Previous work by Fierstra and colleagues ⁶¹ compared the benefits and limitations of different hypercapnic assessments to quantify the CVR response. Although breath-hold tasks require minimal equipment and are simple to implement, the use of these to assess cerebrovascular function has not been recommended. This task requires individuals to hold their breath for ∼20 sec. However, the transit time from blood in the pulmonary capillaries at the onset of this maneuver to reach the brain capillarization occurs between 10 and 20 sec. Therefore, although one may see a slight increase in hemodynamics during a breath hold of this duration, it is likely insufficient to produce a robust and consistent elevation. Further, this technique is incapable of producing a plateau at a desired P_ETCO₂ value. Another commonly used method is fixed inspiration with 5% or 7% carbon dioxide for 2–3 min. ⁸⁴ Although this method abolishes the mentioned transit time issue, a problem with this method is the inter-individual difference in central chemoreceptor sensitivity to carbon dioxide. Therefore, a 7% carbon dioxide stimulus may have a minimal impact on one individual, while causing a maximal CVR response in another. Therefore, this method may be applicable for within-group designs but faces limitations with between-group comparisons. To counteract the abovementioned issues, the use of end-tidal clamping has been suggested as the “gold standard” for CVR assessments. This technique has been conducted with different devices (e.g., RespirAct, AirForce) that seek to clamp the P_ETCO₂ at a specific target, independent of the individual's breathing frequency and tidal volume. ⁸⁵ These techniques are attached to gas cylinders of oxygen, carbon dioxide, and nitrogen, which are adjusted on a breath-by-breath basis to clamp P_ETCO₂ at a consistent threshold. It is recommended that end-tidal forcing systems be used when completing group differences; however, the authors do acknowledge the limitations of this technique, requiring specialized equipment and training. ⁶¹ Further, the end-tidal clamping during NVC and dCA assessments would enhance the internal validity of a study, eliminating the confounding effect of respiratory changes that occur as a byproduct of the NVC and dCA stimuli. ¹⁴

Although numerous benefits of TCD exist, a large concern surrounds the inability to quantify vessel diameter. ^75,86 This means that TCD is only capable of quantifying the velocity of red blood cells moving through the intracranial arteries and does not directly measure cerebral blood flow. According to Poiseuille's law, the flow through a vessel will increase exponentially to the fourth power of the radius. ⁸⁷ Thus, CBv likely underestimates flow when the vessel diameter increases, and overestimates when the diameter decreases. ⁷⁵ Based on the aforementioned signaling of neural NOS and eNOS, ^57,58 changes in diameter are likely to occur during NVC, CVR, and dCA tasks. If these changes are not captured, the between-group cerebrovascular regulation differences may be disguised.
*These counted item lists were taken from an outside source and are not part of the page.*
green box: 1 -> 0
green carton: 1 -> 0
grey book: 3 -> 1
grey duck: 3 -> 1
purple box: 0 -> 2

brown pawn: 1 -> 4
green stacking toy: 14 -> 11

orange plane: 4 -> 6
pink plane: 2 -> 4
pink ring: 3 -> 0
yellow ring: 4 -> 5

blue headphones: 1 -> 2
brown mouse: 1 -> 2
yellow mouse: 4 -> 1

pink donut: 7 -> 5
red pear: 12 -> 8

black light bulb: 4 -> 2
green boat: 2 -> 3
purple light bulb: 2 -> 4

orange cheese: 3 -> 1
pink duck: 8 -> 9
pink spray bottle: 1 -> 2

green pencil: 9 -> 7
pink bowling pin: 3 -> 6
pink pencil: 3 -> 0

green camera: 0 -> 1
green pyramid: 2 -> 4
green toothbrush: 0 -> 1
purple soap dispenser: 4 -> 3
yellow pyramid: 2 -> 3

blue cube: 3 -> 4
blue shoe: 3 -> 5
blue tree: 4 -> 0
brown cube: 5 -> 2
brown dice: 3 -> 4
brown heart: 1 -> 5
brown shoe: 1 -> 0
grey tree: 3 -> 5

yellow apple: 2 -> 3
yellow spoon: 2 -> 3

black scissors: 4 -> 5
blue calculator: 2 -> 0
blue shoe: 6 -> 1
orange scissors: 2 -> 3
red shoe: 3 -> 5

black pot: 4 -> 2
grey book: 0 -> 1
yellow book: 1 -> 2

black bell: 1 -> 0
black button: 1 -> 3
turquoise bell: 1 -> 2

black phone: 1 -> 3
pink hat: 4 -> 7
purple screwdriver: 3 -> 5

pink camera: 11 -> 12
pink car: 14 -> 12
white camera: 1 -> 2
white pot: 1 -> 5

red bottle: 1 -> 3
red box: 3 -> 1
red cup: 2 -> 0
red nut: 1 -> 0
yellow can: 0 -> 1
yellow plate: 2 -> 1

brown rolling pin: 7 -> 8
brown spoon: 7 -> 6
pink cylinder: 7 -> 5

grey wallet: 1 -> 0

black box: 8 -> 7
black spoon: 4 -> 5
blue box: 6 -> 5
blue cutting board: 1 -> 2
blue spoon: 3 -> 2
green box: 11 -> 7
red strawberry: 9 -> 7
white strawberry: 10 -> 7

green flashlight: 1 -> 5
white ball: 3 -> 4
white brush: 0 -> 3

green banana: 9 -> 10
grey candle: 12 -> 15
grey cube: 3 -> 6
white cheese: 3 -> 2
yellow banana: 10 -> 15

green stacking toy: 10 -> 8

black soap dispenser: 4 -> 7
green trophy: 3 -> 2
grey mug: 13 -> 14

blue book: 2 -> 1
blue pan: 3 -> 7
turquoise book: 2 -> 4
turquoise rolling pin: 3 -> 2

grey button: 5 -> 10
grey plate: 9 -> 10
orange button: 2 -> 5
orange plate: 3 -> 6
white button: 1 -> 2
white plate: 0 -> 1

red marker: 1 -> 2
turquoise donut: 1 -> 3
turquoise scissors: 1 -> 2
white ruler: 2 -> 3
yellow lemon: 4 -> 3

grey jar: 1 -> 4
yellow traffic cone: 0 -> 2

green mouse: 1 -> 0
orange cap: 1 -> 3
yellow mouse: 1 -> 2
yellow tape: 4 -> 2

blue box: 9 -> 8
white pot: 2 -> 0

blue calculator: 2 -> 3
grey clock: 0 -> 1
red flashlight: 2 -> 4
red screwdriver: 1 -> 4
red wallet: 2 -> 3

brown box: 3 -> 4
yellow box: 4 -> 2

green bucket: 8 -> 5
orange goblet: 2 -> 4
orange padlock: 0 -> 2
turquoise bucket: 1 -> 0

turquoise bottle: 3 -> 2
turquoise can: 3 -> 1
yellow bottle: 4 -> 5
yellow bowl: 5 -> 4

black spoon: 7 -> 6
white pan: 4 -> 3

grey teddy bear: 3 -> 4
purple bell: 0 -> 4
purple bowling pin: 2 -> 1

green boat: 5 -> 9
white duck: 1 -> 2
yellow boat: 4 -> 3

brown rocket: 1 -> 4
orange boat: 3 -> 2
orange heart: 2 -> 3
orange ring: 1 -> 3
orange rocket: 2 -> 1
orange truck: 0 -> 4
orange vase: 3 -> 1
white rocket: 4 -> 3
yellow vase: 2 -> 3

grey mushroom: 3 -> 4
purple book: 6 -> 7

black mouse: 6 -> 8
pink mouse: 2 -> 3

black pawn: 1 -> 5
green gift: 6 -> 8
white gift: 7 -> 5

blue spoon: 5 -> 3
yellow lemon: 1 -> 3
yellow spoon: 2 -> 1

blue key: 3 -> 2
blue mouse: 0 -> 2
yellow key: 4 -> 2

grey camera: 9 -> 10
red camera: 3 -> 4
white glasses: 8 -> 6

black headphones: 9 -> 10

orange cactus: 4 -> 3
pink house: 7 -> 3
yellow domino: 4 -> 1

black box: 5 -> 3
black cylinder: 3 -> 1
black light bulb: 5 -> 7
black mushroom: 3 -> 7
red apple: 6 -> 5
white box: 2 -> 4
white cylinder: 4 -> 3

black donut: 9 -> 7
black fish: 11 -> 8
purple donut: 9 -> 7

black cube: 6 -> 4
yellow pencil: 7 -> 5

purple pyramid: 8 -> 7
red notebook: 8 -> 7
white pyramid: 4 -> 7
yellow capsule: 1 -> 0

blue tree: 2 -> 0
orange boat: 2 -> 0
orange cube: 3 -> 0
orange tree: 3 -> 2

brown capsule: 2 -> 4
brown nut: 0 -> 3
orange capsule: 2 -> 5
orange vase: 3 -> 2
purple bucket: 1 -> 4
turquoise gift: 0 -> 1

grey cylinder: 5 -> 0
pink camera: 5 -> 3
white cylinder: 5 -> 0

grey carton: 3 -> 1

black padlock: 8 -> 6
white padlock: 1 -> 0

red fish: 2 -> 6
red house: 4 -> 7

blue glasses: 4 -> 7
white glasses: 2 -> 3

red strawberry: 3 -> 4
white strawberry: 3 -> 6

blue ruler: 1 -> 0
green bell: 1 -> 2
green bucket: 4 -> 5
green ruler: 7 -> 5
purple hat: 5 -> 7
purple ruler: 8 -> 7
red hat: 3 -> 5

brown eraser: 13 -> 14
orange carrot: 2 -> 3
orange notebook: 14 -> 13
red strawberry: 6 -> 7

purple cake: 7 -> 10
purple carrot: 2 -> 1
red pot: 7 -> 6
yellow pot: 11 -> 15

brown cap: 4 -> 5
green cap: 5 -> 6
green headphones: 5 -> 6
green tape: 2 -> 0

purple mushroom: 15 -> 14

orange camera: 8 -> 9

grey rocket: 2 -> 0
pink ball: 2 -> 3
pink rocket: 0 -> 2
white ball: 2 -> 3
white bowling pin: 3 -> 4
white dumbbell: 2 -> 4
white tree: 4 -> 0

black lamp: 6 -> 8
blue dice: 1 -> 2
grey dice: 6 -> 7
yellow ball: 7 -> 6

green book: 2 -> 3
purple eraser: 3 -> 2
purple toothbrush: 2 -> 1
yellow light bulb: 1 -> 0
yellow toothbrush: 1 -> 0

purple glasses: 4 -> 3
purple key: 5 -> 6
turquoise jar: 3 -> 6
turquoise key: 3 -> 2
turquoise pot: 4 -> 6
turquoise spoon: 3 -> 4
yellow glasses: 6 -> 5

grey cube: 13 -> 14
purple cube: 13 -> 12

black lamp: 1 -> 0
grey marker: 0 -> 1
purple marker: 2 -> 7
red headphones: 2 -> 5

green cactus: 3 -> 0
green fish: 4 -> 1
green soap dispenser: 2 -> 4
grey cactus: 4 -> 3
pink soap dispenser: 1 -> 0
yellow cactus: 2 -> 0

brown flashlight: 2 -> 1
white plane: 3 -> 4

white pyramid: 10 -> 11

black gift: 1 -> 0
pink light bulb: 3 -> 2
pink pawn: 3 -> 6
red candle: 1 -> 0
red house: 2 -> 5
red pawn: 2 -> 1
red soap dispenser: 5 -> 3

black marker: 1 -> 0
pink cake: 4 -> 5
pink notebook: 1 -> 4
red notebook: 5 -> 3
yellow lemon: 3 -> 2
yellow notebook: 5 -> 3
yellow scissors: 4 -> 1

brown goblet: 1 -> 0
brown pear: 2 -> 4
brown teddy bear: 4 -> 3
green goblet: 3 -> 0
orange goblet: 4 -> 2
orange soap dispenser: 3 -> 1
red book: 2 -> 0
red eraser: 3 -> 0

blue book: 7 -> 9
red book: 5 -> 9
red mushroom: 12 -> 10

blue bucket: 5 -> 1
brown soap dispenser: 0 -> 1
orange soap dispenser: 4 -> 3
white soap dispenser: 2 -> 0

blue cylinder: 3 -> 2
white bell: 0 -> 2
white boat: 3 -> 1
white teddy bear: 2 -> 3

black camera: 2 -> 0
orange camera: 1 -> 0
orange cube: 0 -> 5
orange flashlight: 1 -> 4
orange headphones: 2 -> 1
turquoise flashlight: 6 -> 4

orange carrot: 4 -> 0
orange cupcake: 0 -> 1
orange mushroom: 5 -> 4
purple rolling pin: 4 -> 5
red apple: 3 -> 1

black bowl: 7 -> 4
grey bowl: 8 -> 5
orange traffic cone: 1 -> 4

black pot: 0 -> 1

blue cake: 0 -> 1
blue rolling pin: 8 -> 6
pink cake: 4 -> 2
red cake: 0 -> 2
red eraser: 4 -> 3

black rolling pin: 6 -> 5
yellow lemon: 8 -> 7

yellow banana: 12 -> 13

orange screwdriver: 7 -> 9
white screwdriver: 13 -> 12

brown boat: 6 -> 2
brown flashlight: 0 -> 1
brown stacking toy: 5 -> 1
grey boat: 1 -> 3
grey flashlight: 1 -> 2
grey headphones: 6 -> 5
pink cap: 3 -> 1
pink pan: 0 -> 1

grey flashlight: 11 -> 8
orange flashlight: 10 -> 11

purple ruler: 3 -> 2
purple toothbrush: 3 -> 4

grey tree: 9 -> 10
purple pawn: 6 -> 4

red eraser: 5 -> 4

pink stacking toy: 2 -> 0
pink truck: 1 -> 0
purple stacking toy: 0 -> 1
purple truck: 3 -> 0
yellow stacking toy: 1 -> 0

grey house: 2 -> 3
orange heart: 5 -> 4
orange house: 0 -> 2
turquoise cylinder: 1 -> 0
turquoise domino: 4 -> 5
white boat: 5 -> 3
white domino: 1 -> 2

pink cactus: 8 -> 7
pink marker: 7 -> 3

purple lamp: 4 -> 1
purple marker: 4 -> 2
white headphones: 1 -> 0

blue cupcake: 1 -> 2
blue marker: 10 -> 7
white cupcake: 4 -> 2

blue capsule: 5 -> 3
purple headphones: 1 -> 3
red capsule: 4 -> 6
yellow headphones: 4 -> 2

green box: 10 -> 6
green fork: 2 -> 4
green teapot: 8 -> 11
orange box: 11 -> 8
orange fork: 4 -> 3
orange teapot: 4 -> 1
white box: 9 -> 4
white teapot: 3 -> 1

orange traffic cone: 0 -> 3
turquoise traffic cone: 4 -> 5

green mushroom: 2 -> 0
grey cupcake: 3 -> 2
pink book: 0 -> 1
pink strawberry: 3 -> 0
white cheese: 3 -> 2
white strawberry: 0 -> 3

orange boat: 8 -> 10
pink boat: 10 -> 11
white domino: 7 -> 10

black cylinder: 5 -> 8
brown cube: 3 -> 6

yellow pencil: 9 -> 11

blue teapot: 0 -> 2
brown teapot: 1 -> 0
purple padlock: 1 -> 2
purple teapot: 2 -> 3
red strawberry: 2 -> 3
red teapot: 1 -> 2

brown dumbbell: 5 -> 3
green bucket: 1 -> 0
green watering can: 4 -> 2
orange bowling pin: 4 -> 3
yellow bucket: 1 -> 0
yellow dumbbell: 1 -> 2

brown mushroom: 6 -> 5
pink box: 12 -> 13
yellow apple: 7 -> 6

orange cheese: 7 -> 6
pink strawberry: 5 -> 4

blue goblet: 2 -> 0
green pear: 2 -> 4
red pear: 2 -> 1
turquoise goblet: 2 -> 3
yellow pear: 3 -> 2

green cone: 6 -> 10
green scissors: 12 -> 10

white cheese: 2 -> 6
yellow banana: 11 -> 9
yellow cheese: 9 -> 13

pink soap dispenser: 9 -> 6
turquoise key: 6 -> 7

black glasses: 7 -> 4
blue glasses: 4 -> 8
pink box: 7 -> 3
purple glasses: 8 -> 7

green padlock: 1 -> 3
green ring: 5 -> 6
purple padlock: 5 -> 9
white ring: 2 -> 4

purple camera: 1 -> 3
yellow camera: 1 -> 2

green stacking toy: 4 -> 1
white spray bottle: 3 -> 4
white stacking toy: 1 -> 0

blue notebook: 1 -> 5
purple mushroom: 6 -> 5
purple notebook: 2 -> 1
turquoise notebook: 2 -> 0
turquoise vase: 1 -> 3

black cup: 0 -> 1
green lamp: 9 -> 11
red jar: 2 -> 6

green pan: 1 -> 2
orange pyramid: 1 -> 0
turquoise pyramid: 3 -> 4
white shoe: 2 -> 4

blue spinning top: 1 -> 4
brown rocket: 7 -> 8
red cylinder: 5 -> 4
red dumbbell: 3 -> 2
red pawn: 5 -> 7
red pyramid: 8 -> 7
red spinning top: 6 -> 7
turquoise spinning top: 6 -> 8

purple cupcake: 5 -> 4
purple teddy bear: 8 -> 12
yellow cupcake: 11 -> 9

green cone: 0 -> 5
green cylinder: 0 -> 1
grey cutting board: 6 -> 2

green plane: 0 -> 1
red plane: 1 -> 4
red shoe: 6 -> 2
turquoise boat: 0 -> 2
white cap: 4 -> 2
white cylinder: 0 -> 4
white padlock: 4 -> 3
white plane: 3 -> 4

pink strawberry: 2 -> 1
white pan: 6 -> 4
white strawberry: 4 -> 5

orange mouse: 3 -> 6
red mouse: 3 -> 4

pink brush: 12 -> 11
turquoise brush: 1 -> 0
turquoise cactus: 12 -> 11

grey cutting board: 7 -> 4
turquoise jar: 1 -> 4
Techniques such as transcranial color-coded duplex (TCCD) sonography may have utility in the future to provide an assessment of velocity, diameter, and flow. ⁸⁸ However, this technique is in its relative infancy, and is limited by being unable to provide a parallel angle of insonation, which also limits specificity. ⁸⁹

Overall, SRC is a heterogeneous injury with a variety of injury mechanisms and symptomatic presentations. Therefore, employing large sample sizes and completing multimodal assessments could better address the influence of SRC on cerebral blood flow regulation. Multimodal assessment further increases the ability to understand the relationship among different brain regions and structures. For example, complementing TCD with neuronal-based measures (e.g., electroencephalography) and/or additional hemodynamic measures (e.g., functional magnetic resonance imaging, functional near-infrared spectroscopy) would provide a linkage between neuronal firing and hemodynamic changes. ⁹⁰ Additionally, adding in clinical measures or cognitive tests would allow for an enhanced understanding of the link between physiological and cognitive deficits and the symptoms that occur following SRC.